With COVID-19 prohibiting many events from taking place in 2020 and changing how families experienced trick-or-treating, the vast majority of parents wanted their children to have a positive Halloween experience, with a focus on candy.
“Parents thought it was important for their kids to participate in trick-or-treating events, but they didn’t know how to do it safely,” said Patty Fishman, vice president of GM/HBC at UNFI. “For children, Halloween is all about the candy and with only 58 percent of families participating in trick-or-treat activities, parents made sure to stock up in advance.”
At the end of the 2020 season, candy sales were only down 0.1% as consumers found new ways and uses for all that candy. Rituals, such as purchasing candy and having it around the house months before Halloween stayed in-tact as those working from home looked to treat themselves. As Halloween drew near, consumers shifted their Halloween energy from party planning to at-home activities such as zoom parties, baking, and in-house scavenger hunts.
Looking towards 2021, while total candy sales aren’t expected to increase for the season, experts agree there will be an early rush.

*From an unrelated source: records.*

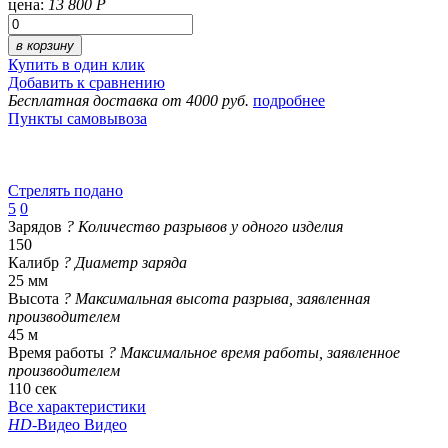
цена:
13 800 Р
в корзину
Купить в один клик
Добавить к сравнению
Бесплатная доставка от 4000 руб.
подробнее
Пункты самовывоза
Стрелять подано
5
0
Зарядов
?
Количество разрывов у одного изделия
150
Калибр
?
Диаметр заряда
25 мм
Высота
?
Максимальная высота разрыва, заявленная
производителем
45 м
Время работы
?
Максимальное время работы, заявленное
производителем
110 сек
Все характеристики
HD
-Видео
Видео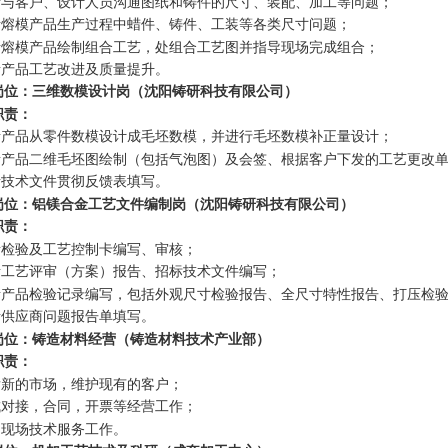
负责与客户、设计人员沟通图纸和铸件的尺寸、装配、加工等问题；
负责熔模产品生产过程中蜡件、铸件、工装等各类尺寸问题；
负责熔模产品绘制组合工艺，处组合工艺图并指导现场完成组合；
负责产品工艺改进及质量提升。
岗位：三维数模设计岗（沈阳铸研科技有限公司）
职责：
负责产品从零件数模设计成毛坯数模，并进行毛坯数模补正量设计；
负责产品二维毛坯图绘制（包括气泡图）及会签、根据客户下发的工艺更改
负责技术文件贯彻反馈表填写。
岗位：铝镁合金工艺文件编制岗（沈阳铸研科技有限公司）
职责：
负责检验及工艺控制卡编写、审核；
负责工艺评审（方案）报告、招标技术文件编写；
负责产品检验记录编写，包括外观尺寸检验报告、全尺寸特性报告、打压检
负责供应商问题报告单填写。
岗位：铸造材料经营（铸造材料技术产业部）
职责：
开发新的市场，维护现有的客户；
完成对接，合同，开票等经营工作；
户现场技术服务工作。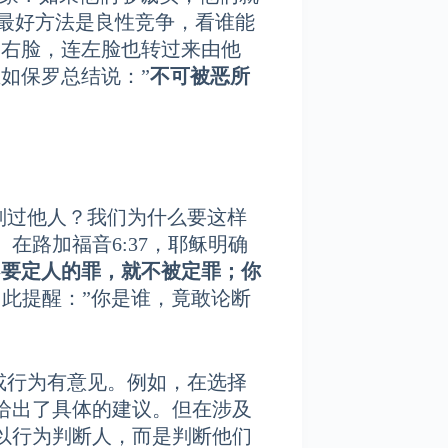
的最好方法是良性竞争，看谁能
的右脸，连左脸也转过来由他
如保罗总结说：”
不可被恶所
他人？我们为什么要这样
在路加福音6:37，耶稣明确
不要定人的罪，就不被定罪；你
此提醒：”你是谁，竟敢论断
为有意见。例如，在选择
给出了具体的建议。但在涉及
以行为判断人，而是判断他们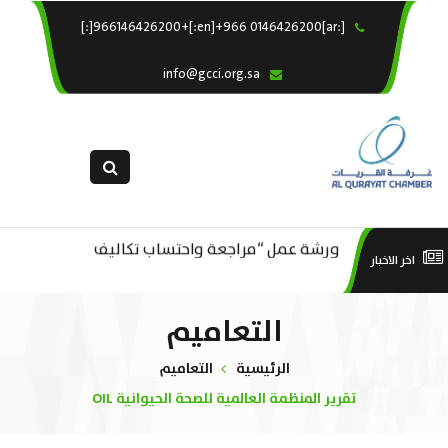
[:ar]966146426200+[:en]+966 0146426200[:]
×
الرئيسية
info@gcci.org.sa
خدماتنا
عن الغرفة
الإدارات والاقسام
القسم النسائى
ورشة عمل “مراجعة واحتساب تكاليف
التقديم الالكترونى
است
اخر الاخبار
ورشة عمل : العمـــــل الحـــــر
بدء ومزاولة وإنهاء الأعمال الاقتصادية
استبيان معوقات
منص
التعاميم
لقطاع الترفيه – الثقافة – السياحة”
الرئيسية
التعاميم
تقرير المنظمة العالمية للصحة الحيوانية OIL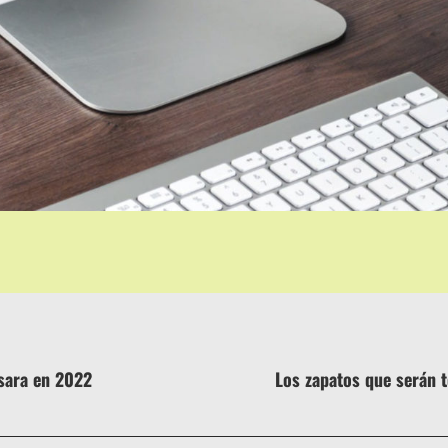
ÓN
sara en 2022
Los zapatos que serán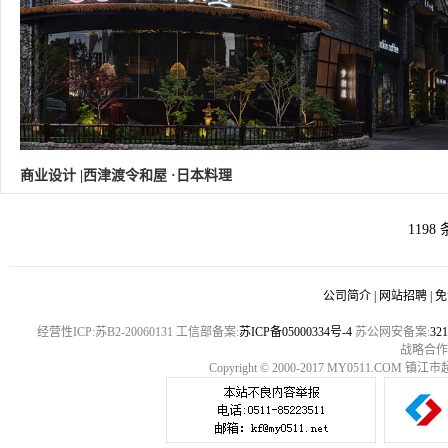
商业设计 |西津渡令和屋 ·日本料理
1198
公司简介
|
网站招聘
|
免
经营性ICP:苏B2-20060131 工信部备案:
苏ICP备05000334号-4
苏公网安备案:
32
战略合作
Copyright © 2000-2017 MY0511.COM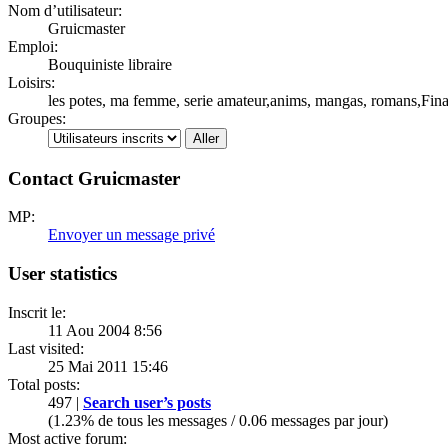
Nom d’utilisateur:
Gruicmaster
Emploi:
Bouquiniste libraire
Loisirs:
les potes, ma femme, serie amateur,anims, mangas, romans,Final
Groupes:
Contact Gruicmaster
MP:
Envoyer un message privé
User statistics
Inscrit le:
11 Aou 2004 8:56
Last visited:
25 Mai 2011 15:46
Total posts:
497 |
Search user’s posts
(1.23% de tous les messages / 0.06 messages par jour)
Most active forum: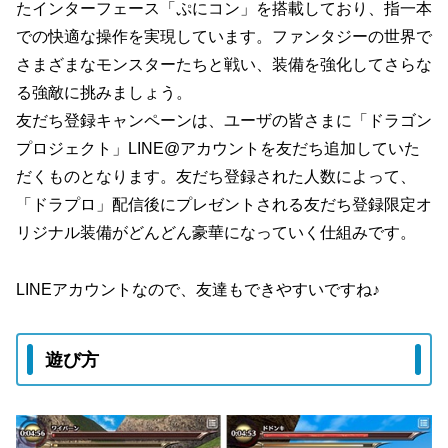
たインターフェース「ぷにコン」を搭載しており、指一本
での快適な操作を実現しています。ファンタジーの世界で
さまざまなモンスターたちと戦い、装備を強化してさらな
る強敵に挑みましょう。
友だち登録キャンペーンは、ユーザの皆さまに「ドラゴン
プロジェクト」LINE@アカウントを友だち追加していた
だくものとなります。友だち登録された人数によって、
「ドラプロ」配信後にプレゼントされる友だち登録限定オ
リジナル装備がどんどん豪華になっていく仕組みです。
LINEアカウントなので、友達もできやすいですね♪
遊び方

“Consumers are expecting this year to be different than last and their excitement level will be higher when they see those bags of candy on the shelves. We’re anticipating Halloween candy sales in the early months of promotion will increase by 13 percent this year,” said Fishman.
With so much expected energy, Fishman says it’s important for retailers to be aware of the Halloween seasons to make sure there are properly prepared for the demand.

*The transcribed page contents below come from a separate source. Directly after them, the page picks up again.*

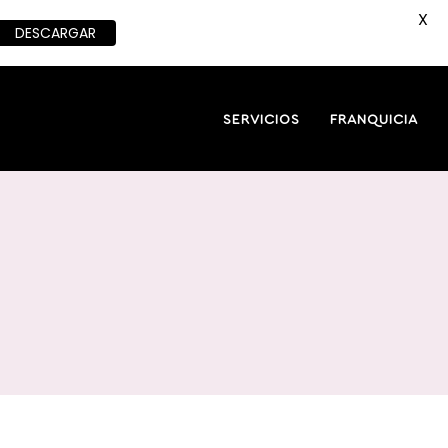
X
DESCARGAR
SERVICIOS
FRANQUICIA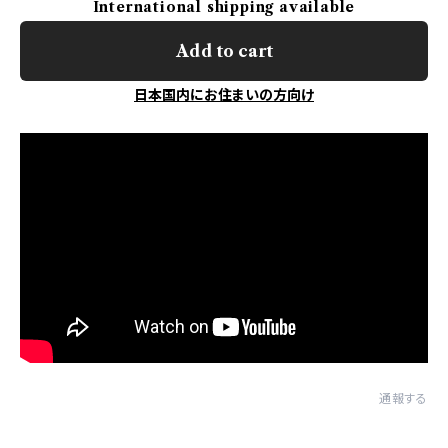
International shipping available
Add to cart
日本国内にお住まいの方向け
通報する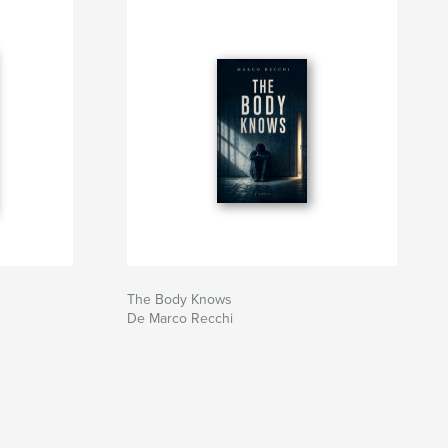
The Body Knows
De Marco Recchi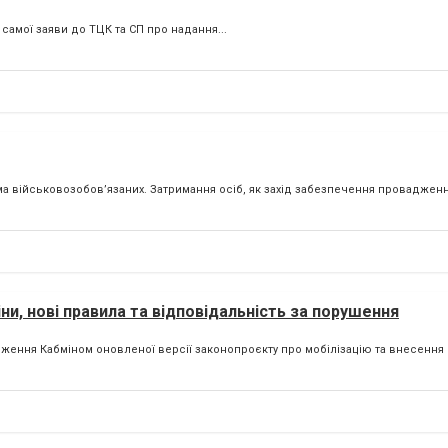
 самої заяви до ТЦК та СП про надання...
військовозобов’язаних. Затримання осіб, як захід забезпечення провадження
ни, нові правила та відповідальність за порушення
ення Кабміном оновленої версії законопроєкту про мобілізацію та внесення йо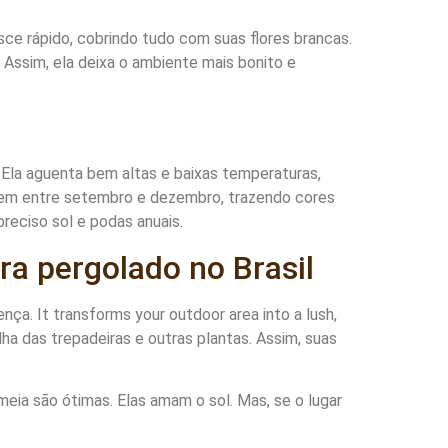
sce rápido, cobrindo tudo com suas flores brancas.
 Assim, ela deixa o ambiente mais bonito e
 Ela aguenta bem altas e baixas temperaturas,
ecem entre setembro e dezembro, trazendo cores
reciso sol e podas anuais.
ra pergolado no Brasil
nça. It transforms your outdoor area into a lush,
lha das trepadeiras e outras plantas. Assim, suas
meia são ótimas. Elas amam o sol. Mas, se o lugar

The Spark: This first step takes place in the June-July timeframe when Halloween candy makes its first appearance on store shelves. Consumers want their first taste and children start thinking about picking out the perfect Halloween costume.
The Exploration: As the summer months wrap up and the calendar flips to September, consumers start thinking about what’s top of mind and the trending new items this year. Thoughts about hosting or going to a Halloween party begin and consumers look for those true items that never fail, such as party decorations, party favors, and best costume awards.

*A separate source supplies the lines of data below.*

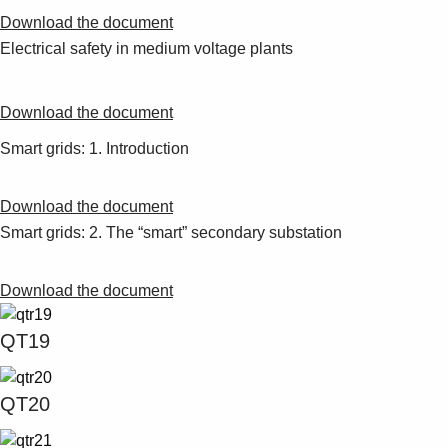
Download the document
Electrical safety in medium voltage plants
Download the document
Smart grids: 1. Introduction
Download the document
Smart grids: 2. The “smart” secondary substation
Download the document
QT19
QT20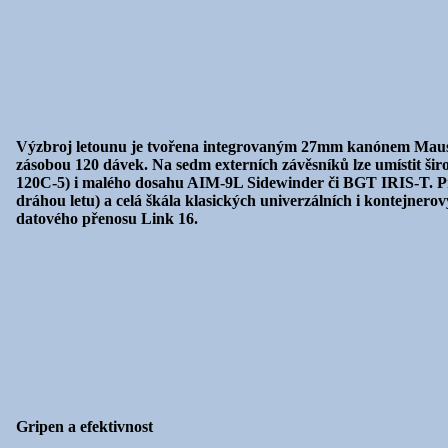
Výzbroj letounu je tvořena integrovaným 27mm kanónem Mauser 
zásobou 120 dávek. Na sedm externích závěsníků lze umístit 
120C-5) i malého dosahu AIM-9L Sidewinder či BGT IRIS-T. Prot
dráhou letu) a celá škála klasických univerzálních i kontejne
datového přenosu Link 16.
Gripen a efektivnost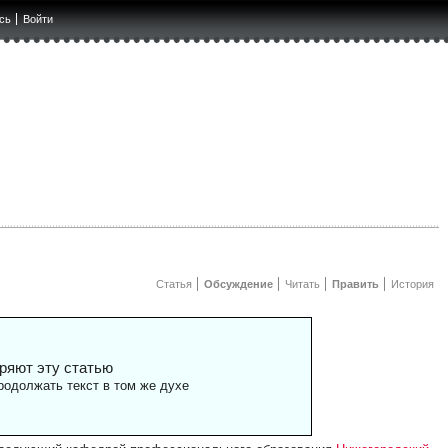
сь
Войти
Статья
Обсуждение
Читать
Править
История
ряют эту статью
одолжать текст в том же духе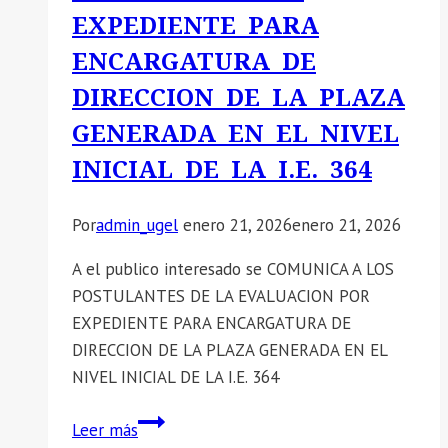
LA
EXPEDIENTE PARA
CONVOCATORIA
ENCARGATURA DE
CAS
N°
DIRECCION DE LA PLAZA
002-
GENERADA EN EL NIVEL
2026
INICIAL DE LA I.E. 364
Por
admin_ugel
enero 21, 2026
enero 21, 2026
A el publico interesado se COMUNICA A LOS
POSTULANTES DE LA EVALUACION POR
EXPEDIENTE PARA ENCARGATURA DE
DIRECCION DE LA PLAZA GENERADA EN EL
NIVEL INICIAL DE LA I.E. 364
📣
Leer más
SE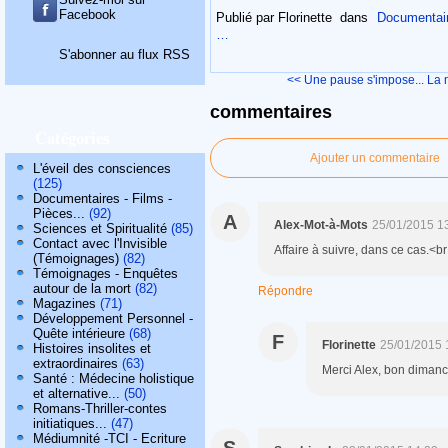
Facebook
Publié par Florinette
dans
Documentaire
…
S'abonner au flux RSS
<< Une pause s'impose...
La 
commentaires
Catégories
Ajouter un commentaire
L'éveil des consciences
(125)
Documentaires - Films -
Pièces...
(92)
A
Alex-Mot-à-Mots
25/01/2015 1
Sciences et Spiritualité
(85)
Contact avec l'Invisible
Affaire à suivre, dans ce cas.<b
(Témoignages)
(82)
Témoignages - Enquêtes
autour de la mort
(82)
Répondre
Magazines
(71)
Développement Personnel -
Quête intérieure
(68)
F
Florinette
25/01/2015 
Histoires insolites et
extraordinaires
(63)
Merci Alex, bon dimanch
Santé : Médecine holistique
et alternative...
(50)
Romans-Thriller-contes
initiatiques...
(47)
Médiumnité -TCI - Ecriture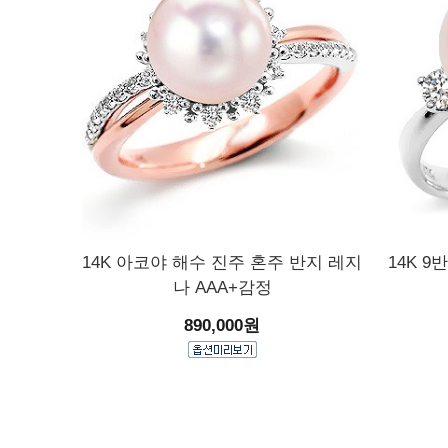
14K 아코야 해수 진주 혼주 반지 레지
14K 9
나 AAA+감정
890,000원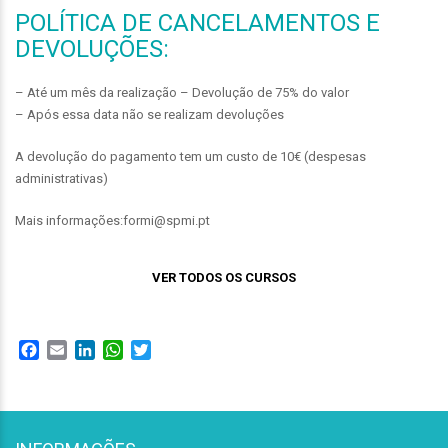
POLÍTICA DE CANCELAMENTOS E
DEVOLUÇÕES:
– Até um mês da realização – Devolução de 75% do valor
– Após essa data não se realizam devoluções
A devolução do pagamento tem um custo de 10€ (despesas
administrativas)
Mais informações:formi@spmi.pt
VER TODOS OS CURSOS
Facebook
Email
LinkedIn
WhatsApp
Twitter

The Plan: In mid-September outdoor activities start to ramp up, especially visits to the local pumpkin patch. Shoppers are now firmly in the fall season and looking for caramel covered apples and other special treats at their local grocer.
The Rush: Halloween is just around the corner and reality starts to set in. The scary movies are running non-stop, children are excited about school parties and planning their trick-or-treat route. At the same time, the bags of candy at the local store start to get bigger and consumers are getting excited for Halloween day.
The Big Event: It’s a day or two before Halloween, the costumes have been selected, the invites for the party have been sent out and like many other major holidays, there are a few missing items and consumers head back to the stores for those last minute items.
“This year is going to be different as more people attend parties and participate in trick-or-treating and retailers have to get product on the shelves early,” said Fishman.